What to produce -
Only one span of the listing below should come back. It runs from the line with "Page size: 2001x1125." through the line with "Document page, 1500x844 pixels.", and each of its lines must be reproduced exactly.

● ● ● ●

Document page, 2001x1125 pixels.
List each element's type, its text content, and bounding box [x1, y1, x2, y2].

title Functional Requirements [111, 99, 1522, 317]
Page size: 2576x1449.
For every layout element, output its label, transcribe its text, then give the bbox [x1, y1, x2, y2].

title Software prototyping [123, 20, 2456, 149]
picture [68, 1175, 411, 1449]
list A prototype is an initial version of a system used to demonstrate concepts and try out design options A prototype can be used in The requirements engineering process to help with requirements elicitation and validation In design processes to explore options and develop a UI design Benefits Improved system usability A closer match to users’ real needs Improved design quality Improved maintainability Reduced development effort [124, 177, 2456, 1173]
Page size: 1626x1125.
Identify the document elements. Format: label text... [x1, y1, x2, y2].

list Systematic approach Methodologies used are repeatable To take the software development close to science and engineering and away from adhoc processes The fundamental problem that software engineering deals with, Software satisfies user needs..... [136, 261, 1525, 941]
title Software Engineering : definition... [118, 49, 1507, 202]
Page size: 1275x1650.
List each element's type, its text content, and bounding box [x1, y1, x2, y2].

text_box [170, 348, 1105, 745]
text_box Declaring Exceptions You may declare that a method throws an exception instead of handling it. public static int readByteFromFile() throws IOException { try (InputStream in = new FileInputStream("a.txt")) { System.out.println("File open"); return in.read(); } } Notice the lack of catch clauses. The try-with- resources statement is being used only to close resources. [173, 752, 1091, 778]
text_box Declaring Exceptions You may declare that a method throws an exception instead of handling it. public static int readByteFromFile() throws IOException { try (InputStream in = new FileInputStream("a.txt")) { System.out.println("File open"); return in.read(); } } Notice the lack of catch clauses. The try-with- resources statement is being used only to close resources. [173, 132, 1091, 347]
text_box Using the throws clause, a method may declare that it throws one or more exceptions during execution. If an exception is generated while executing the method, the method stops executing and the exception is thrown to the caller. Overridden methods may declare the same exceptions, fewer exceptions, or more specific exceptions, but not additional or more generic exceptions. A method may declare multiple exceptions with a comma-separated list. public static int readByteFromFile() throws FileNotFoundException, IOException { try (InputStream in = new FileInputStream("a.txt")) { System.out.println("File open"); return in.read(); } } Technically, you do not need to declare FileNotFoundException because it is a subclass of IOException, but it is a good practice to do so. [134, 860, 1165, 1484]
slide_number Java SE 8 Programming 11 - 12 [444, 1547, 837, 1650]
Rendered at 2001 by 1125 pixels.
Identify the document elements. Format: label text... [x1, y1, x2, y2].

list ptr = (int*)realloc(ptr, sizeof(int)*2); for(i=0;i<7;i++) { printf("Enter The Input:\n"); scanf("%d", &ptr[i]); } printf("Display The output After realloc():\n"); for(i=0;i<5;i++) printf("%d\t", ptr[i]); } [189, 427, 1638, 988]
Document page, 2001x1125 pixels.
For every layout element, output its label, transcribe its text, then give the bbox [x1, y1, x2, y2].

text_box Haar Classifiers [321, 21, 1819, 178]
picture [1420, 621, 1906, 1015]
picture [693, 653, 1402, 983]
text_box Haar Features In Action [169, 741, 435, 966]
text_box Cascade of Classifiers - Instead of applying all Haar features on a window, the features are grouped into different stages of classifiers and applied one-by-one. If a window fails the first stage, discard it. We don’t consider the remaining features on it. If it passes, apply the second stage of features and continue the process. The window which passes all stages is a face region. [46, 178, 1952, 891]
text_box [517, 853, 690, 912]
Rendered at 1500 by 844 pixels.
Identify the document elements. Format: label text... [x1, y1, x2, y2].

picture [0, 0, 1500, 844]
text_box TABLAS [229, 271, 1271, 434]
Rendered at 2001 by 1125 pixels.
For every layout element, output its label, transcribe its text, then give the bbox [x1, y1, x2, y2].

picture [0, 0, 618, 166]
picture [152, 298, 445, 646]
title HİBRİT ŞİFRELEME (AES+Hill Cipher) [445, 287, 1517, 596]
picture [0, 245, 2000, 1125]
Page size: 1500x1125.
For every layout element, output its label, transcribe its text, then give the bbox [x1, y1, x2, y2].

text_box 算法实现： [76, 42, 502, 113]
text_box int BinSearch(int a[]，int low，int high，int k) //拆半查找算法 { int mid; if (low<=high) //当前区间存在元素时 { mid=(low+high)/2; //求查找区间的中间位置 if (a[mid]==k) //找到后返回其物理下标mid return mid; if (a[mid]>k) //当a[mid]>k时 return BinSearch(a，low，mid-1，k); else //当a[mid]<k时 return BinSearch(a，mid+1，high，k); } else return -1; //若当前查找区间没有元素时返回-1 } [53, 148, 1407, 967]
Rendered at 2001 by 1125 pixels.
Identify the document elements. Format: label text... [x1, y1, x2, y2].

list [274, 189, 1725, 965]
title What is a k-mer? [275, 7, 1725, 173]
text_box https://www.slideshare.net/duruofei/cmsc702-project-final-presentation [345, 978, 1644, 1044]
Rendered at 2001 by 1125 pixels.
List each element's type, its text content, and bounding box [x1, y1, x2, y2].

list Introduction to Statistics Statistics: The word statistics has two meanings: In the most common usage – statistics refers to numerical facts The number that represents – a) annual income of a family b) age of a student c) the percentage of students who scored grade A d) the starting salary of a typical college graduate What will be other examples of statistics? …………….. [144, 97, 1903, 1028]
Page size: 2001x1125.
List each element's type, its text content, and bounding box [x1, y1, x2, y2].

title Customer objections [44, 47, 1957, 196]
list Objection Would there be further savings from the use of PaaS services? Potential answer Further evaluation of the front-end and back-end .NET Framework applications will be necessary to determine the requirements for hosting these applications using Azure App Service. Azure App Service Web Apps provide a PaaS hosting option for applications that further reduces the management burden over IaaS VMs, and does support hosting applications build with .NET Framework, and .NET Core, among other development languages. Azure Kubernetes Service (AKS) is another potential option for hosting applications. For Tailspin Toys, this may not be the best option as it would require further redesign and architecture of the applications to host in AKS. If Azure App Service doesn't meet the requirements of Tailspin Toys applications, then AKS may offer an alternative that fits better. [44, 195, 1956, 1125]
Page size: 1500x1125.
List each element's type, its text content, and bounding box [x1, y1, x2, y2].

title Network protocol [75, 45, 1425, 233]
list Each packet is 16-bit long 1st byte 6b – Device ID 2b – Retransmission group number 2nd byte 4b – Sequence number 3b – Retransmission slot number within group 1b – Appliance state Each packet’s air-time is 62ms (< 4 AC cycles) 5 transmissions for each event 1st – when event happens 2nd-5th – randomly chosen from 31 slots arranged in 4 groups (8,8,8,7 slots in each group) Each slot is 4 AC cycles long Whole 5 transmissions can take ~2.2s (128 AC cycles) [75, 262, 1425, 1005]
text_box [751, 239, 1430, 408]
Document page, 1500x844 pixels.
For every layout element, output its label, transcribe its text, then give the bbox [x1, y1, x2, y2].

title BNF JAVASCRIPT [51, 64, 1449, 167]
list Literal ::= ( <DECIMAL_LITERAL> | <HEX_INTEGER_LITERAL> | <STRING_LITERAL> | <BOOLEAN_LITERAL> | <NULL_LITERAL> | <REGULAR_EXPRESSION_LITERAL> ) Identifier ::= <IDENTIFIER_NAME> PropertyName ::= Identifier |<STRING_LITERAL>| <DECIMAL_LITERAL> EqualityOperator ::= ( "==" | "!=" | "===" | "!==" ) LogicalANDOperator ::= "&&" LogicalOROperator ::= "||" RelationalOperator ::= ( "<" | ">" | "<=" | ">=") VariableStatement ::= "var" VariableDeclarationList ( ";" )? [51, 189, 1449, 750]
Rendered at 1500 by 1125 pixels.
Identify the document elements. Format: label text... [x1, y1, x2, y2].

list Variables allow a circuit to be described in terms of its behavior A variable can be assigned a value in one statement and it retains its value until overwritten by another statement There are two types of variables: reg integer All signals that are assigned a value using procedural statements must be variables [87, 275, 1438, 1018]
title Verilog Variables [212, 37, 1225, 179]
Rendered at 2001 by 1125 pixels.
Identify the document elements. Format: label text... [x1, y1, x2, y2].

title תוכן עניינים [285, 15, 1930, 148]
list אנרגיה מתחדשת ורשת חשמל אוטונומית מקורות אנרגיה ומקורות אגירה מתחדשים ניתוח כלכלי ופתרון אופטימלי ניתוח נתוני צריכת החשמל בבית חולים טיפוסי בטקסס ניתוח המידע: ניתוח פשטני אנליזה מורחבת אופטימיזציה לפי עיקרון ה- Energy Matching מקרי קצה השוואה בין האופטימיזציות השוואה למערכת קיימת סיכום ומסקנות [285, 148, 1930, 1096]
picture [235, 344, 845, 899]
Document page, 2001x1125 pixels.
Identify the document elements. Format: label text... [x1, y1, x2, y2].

● ● ● ●

Worked solution -
Page size: 2001x1125.
List each element's type, its text content, and bounding box [x1, y1, x2, y2].

title Customer objections [44, 47, 1957, 196]
list Objection Would there be further savings from the use of PaaS services? Potential answer Further evaluation of the front-end and back-end .NET Framework applications will be necessary to determine the requirements for hosting these applications using Azure App Service. Azure App Service Web Apps provide a PaaS hosting option for applications that further reduces the management burden over IaaS VMs, and does support hosting applications build with .NET Framework, and .NET Core, among other development languages. Azure Kubernetes Service (AKS) is another potential option for hosting applications. For Tailspin Toys, this may not be the best option as it would require further redesign and architecture of the applications to host in AKS. If Azure App Service doesn't meet the requirements of Tailspin Toys applications, then AKS may offer an alternative that fits better. [44, 195, 1956, 1125]
Page size: 1500x1125.
List each element's type, its text content, and bounding box [x1, y1, x2, y2].

title Network protocol [75, 45, 1425, 233]
list Each packet is 16-bit long 1st byte 6b – Device ID 2b – Retransmission group number 2nd byte 4b – Sequence number 3b – Retransmission slot number within group 1b – Appliance state Each packet’s air-time is 62ms (< 4 AC cycles) 5 transmissions for each event 1st – when event happens 2nd-5th – randomly chosen from 31 slots arranged in 4 groups (8,8,8,7 slots in each group) Each slot is 4 AC cycles long Whole 5 transmissions can take ~2.2s (128 AC cycles) [75, 262, 1425, 1005]
text_box [751, 239, 1430, 408]
Document page, 1500x844 pixels.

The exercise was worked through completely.